An attorney defending the North Carolina law spent a great deal of his time at the podium arguing that it would be too disruptive for a court to suspend parts of North Carolina’s election law this close to the November elections. As a legal matter, this is a strong argument. In a 2006 case called Purcell v. Gonzalez, the justices reinstated a voter ID law that had been halted by a lower court. They explained that “[c]ourt orders affecting elections, especially conflicting orders, can themselves result in voter confusion and consequent incentive to remain away from the polls. As an election draws closer, that risk will increase.”

Yet the judges seemed skeptical of this argument as well, questioning what evidence the state could show that voters would actually be confused. When an attorney argued that restoring lost voting rights could be logistically challenging for the state, Judge Floyd asked whether “an administrative burden [can] trump a constitutional right?”

The argument that judges should heed Purcell‘s warning and be cautious about changing voting law close to an election also did not convince a much more conservative panel considering another voter suppression law in Wisconsin. Earlier this month, a panel of three Republican judges reinstated a voter ID in a single page order issued the same day that they heard oral arguments in the case. At the time, election law expert Rick Hasen criticized this order as a “very bad idea,” in part because of the reasons stated in Purcell. There are already early signs that Hasen was correct.

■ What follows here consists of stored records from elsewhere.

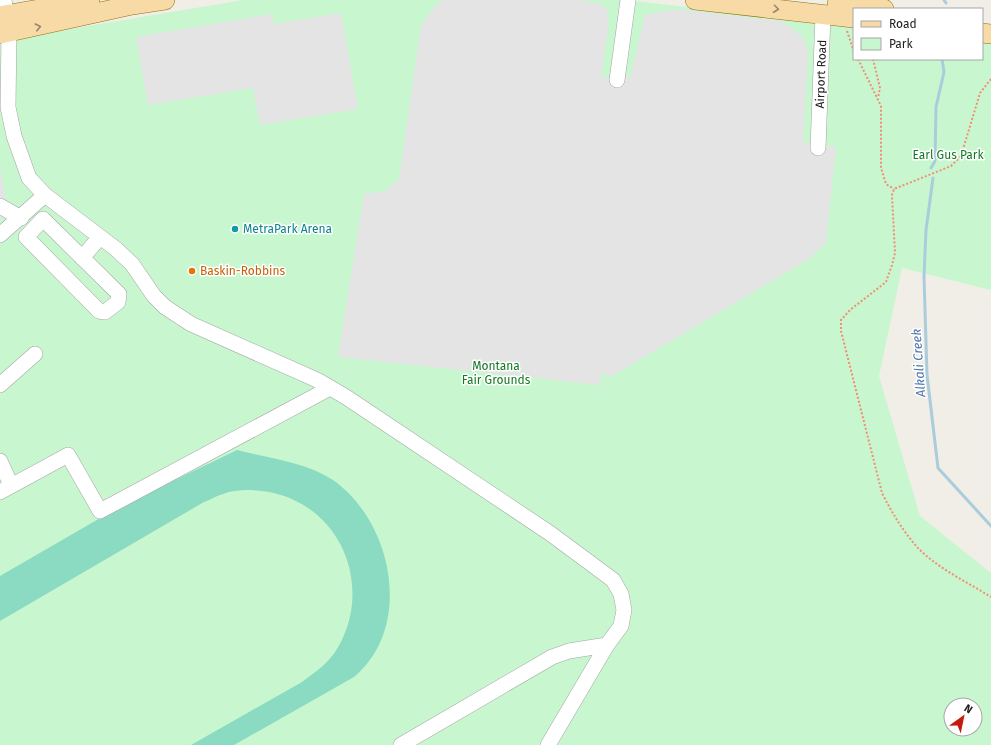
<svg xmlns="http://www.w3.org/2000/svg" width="991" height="745" font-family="'Fira Sans',sans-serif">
  <rect width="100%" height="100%" fill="#f0eee7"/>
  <!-- park -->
  <path fill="#c8f7cf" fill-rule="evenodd" d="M 243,0 L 624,0 L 854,25 L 854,59 L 982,59 L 982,41 L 991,42 L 991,290 L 902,268 L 879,376 L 920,516 L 991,573 L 991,745 L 0,745 L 0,46 L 28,36 ZM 951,705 L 975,705 L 975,729 L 951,729 Z"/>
  <!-- pitch -->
  <path fill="#8bdac2" d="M 237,450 C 268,458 306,462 333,480 C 393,522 414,627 354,677 L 234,745 L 191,745 L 302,682 C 314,673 329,663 337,649 C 373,589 344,510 274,493 C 258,490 239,488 223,494 C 216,496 210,500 204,502 L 0,621 L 0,576 L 121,506 Z"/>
  <!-- parking -->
  <path fill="#e4e4e4" d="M 443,0 L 578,0 L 599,3 L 607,9 L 608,30 L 601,77 L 630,77 L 645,15 L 676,9 L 782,21 L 803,37 L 808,52 L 803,142 L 836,147 L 826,243 L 809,259 L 612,376 L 601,374 L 600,385 L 338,357 L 364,194 L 385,191 L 399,179 L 421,25 L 435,6 Z
    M 341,13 L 358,109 L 260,125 L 253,88 L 148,105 L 136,37 L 272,14 L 274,24 Z
    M 0,167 L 7,209 L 0,221 Z"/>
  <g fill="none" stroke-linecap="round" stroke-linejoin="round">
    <!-- stream -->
    <path stroke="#abccdb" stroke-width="3" d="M 944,0 L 946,3
      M 931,168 L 935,161 L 936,107 L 944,72 L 942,59
      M 933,178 L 926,230 L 924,277 L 927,375 L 938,468 L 991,526"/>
    <!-- minor casing -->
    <g stroke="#a4a4a4" stroke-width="16">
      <path id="minor" d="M 4,0 L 9,33 L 8,107 L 14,136 L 29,178 L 45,195 L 116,249 L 132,264 L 154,296 L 165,307 L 191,324 L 317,380 L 346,397 L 551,534 L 613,580 L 621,594 L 624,610 L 621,626 L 607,645 L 548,745
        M 617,80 L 628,0
        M 818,148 L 823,15
        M 0,206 L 21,218
        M 43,219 L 119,294 L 118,302 L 105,312 L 99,311 L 26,237 Z
        M 0,235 L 45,195
        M 82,258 L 100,237
        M 0,385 L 35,354
        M 0,461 L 11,485
        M 0,492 L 68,455 L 100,511 L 330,388
        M 401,745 L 552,657 L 569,651 L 607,645"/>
    </g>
    <!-- major casing -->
    <g stroke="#937109" stroke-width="20">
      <path id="major" d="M 695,0 L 854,18
        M 837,4 L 884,9
        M 0,16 L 90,0
        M 982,33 L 991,34
        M 0,34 L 132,5 L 165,0"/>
    </g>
    <!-- path -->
    <path stroke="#f28d77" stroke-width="2" stroke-dasharray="2 2" stroke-linecap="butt" d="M 847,31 L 854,52
      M 858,59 L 881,106 L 881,168 L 886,184 L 894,189
      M 873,59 L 880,88 L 878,98
      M 991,79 L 980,93 L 961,156 L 951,166 L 894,189 L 892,195 L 895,253 L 892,265 L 886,282 L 850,310 L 841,320 L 841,331 L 882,493 C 892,513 903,531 917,547 C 937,568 967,582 991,597"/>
    <!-- minor -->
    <use href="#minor" stroke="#fff" stroke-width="15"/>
    <!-- major -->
    <use href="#major" stroke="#f7daa6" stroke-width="19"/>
  </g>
  <!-- one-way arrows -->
  <defs><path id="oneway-chevron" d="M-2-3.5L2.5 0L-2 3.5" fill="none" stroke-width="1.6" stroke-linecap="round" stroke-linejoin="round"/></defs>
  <g stroke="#96866a">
    <use href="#oneway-chevron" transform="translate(776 9) rotate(7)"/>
    <use href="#oneway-chevron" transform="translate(38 27) rotate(-13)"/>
  </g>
  <!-- markers -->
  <circle fill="#0f9aa8" stroke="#fff" stroke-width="1.5" cx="235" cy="229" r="4"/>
  <circle fill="#e8710a" stroke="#fff" stroke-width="1.5" cx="192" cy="271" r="4"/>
  <g text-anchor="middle" stroke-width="3" stroke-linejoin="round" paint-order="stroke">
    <!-- street labels -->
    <g font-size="12" fill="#202020" stroke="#fff">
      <text transform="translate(821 74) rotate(-88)" y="4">Airport Road</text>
    </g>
    <!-- park labels -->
    <g font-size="12" fill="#137a24" stroke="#fff">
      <text x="948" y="159">Earl Gus Park</text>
      <text x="496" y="370">Montana<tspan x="496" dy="14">Fair Grounds</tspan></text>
    </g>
    <!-- culture labels -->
    <g font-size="12" fill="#0d838f" stroke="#fff" text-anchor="start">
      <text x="243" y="233">MetraPark Arena</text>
    </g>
    <!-- food labels -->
    <g font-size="12" fill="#c56008" stroke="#fff" text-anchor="start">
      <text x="200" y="275">Baskin-Robbins</text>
    </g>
    <!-- water labels -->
    <g font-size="13" font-style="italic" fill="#5277ab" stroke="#fff">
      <text transform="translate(918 363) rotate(-94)" y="5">Alkali Creek</text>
    </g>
  </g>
  <!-- legend -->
  <rect x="853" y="8" width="130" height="52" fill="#ffffff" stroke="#a6a6a6"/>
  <rect x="861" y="21" width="20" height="6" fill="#f7daa6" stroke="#a6a6a6"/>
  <text x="889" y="28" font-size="12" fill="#202020">Road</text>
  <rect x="861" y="38" width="20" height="12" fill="#c8f7cf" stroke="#a6a6a6"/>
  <text x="889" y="48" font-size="12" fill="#202020">Park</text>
  <!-- north arrow -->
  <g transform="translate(963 717) rotate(33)"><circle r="19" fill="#ffffff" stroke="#a6a6a6"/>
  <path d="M0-3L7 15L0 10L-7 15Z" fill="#c41b0c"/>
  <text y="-6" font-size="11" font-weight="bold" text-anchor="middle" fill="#202020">N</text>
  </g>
</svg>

The Wisconsin case is already making its way to the Supreme Court, and the North Carolina case is likely to wind up there as well, especially if the Fourth Circuit rules against the state’s law. Should both cases come before the justices, that means that they will be confronted with one case where a court changed a state’s election law in a way that Democrats generally approve of, and another case where a court changed the state’s election law in a way that Republicans generally approve of. Both of these changes, moreover, would be made close to an election.

If the conservative Roberts Court really meant what it said in Purcell, then it is likely to allow the North Carolina law to go into effect while suspending the Wisconsin law. Should it allow both laws to take effect, however, that would raise serious concerns about whether the justices are willing to apply the same rule to every case, regardless of whether the rule benefits Democrats or Republicans.